=== Section Start ===
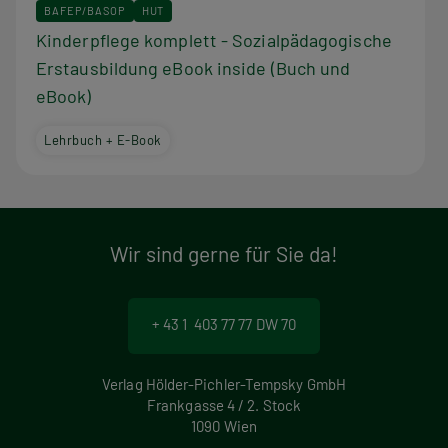
BAFEP/BASOP
HUT
Kinderpflege komplett - Sozialpädagogische
Erstausbildung eBook inside (Buch und
eBook)
Lehrbuch + E-Book
Wir sind gerne für Sie da!
+ 43 1 403 77 77 DW 70
Verlag Hölder-Pichler-Tempsky GmbH
Frankgasse 4 / 2. Stock
1090 Wien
=== Section End ===
*Exercise goal*: Reproduce the whole listing above character for character; pictures do not belong in it.

*Answer space*:
BAFEP/BASOP
HUT
Kinderpflege komplett - Sozialpädagogische
Erstausbildung eBook inside (Buch und
eBook)
Lehrbuch + E-Book
Wir sind gerne für Sie da!
+ 43 1 403 77 77 DW 70
Verlag Hölder-Pichler-Tempsky GmbH
Frankgasse 4 / 2. Stock
1090 Wien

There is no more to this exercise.